Puisant dans une grammaire picturale issue du monde minéral et de l’univers cartographique, Anne Paulus cherche les pulsations et les turbulences internes de l’acier qu’elle creuse à l’aide d’outils et d’acide. De son empreinte sur le papier apparaissent alors des territoires imaginaires, aux confins de la planéité et du relief, qui orchestre une plongée méditative spatiale et temporelle.

Le mur s’est effondré.

Il n’en reste presque rien. Un lambeau.

Tout est ouvert maintenant. La brèche ouvre mes yeux.
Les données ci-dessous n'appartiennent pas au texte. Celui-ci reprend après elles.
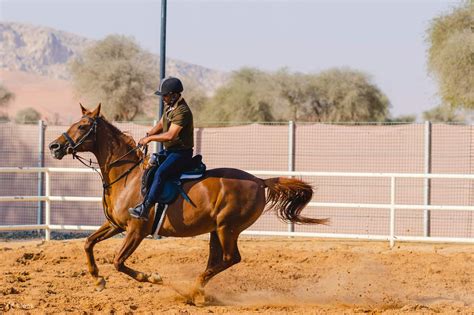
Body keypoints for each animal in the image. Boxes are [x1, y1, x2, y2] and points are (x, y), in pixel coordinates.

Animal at [49, 103, 330, 304]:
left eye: (83, 126)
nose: (54, 146)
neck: (127, 176)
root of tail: (259, 181)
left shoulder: (135, 230)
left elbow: (118, 262)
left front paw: (152, 276)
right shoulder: (115, 225)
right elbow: (88, 243)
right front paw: (98, 279)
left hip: (228, 228)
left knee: (231, 259)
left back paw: (192, 292)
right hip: (217, 231)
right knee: (217, 261)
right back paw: (197, 292)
Ma vie est là, qui attend, enfin découverte, enfin libérée.

De part et d’autre des gravats, un paysage vierge sans fin.

Qui s’offre, qui appelle, qui hurle en silence son envie d’exister…

 

Je suis le marcheur. Je dois m’engager.

Peu à peu le nuage de poussière s’estompe, le flou disparaît.
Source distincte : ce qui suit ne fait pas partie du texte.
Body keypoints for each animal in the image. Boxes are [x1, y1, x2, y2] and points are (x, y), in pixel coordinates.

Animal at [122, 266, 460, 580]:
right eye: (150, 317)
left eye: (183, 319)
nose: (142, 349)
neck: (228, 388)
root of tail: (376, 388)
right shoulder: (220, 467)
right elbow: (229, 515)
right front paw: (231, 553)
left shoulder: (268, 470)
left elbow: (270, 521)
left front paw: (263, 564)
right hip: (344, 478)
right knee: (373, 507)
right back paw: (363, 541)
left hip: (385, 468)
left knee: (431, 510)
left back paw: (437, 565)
Les dernières résistances s’effondrent.

Combien de temps me suis-je emmuré ?

 

Les restes sont là, tout fumant, usés.

C’est l’écorce de ma vie qui gît devant moi.

Faite de cadavres, d’ossements et de caresses abandonnées.

La route s’ouvre. Désertique, glaciale.

Aucun sentier à suivre, ni courbe ni relief qui se devinent.

Tout est blanc.

Vide ?

 

Je me retourne et contemple mes désastres, mes superbes chutes et mes éclats inespérés.

Sont-ils tristes mes trophées ?

Devant, tout m’appelle : l’inconnu, l’immensité.

 

Et mon sang ?

Les écorchures de la vie, elles, demeurent.

Elles sont le lien, liant d’hémoglobine, lignes d’horizon, transversales, traversant mon avenir et mes ruines.

De part et d’autre, c’est la seule couleur qui résiste, celle qui existe.

Ce bordeaux bien trempé.

Qui gicle de mon être malgré moi. Eclabousse ma vie et la ressuscite.

Mes blessures tordues deviennent les droites qui structurent ma perspective.

Non pas une mais plusieurs lignes d’horizons qui se superposent, étendent toujours plus l’étendu de Terre à parcourir.

Cherchant toujours plus à agripper le Ciel.

 

Anne Paulus réagit

La série d’estampes Plans Sécants est née d’un certain regard cartographique sur le monde, mettant en œuvre une construction issue de profils en long, mêlant coupes de territoires et droites de repères.

Toutefois, la septième pièce de cette série, Plans Sécants VII ou 10 octobre, se détache des précédentes. Plantée dans un format carré, l’empreinte de la matrice s’impose au regard, de façon frontale, suspendue, au dessus d’une ligne (ligne de vie ?) en un équilibre dont on redoute l’instabilité ; la chute menace… Que naîtra-t-il alors de cet effondrement ?

À ces considérations froides sur la construction de l’image, viennent  se superposer les turbulences  d’inspiration minérale des empreintes, si promptes à emmener le spectateur vers les champs de l’imagination voire de la méditation ; le vide éclatant du papier nu peut apparaitre alors comme un espace de mutation possible de la matière, un prolongement salutaire offrant des itinéraires au regard.

 

OEUVRE : Anne Paulus, Plans sécants VII ou 10 octobre. Avec l’aimable autorisation de l’artiste.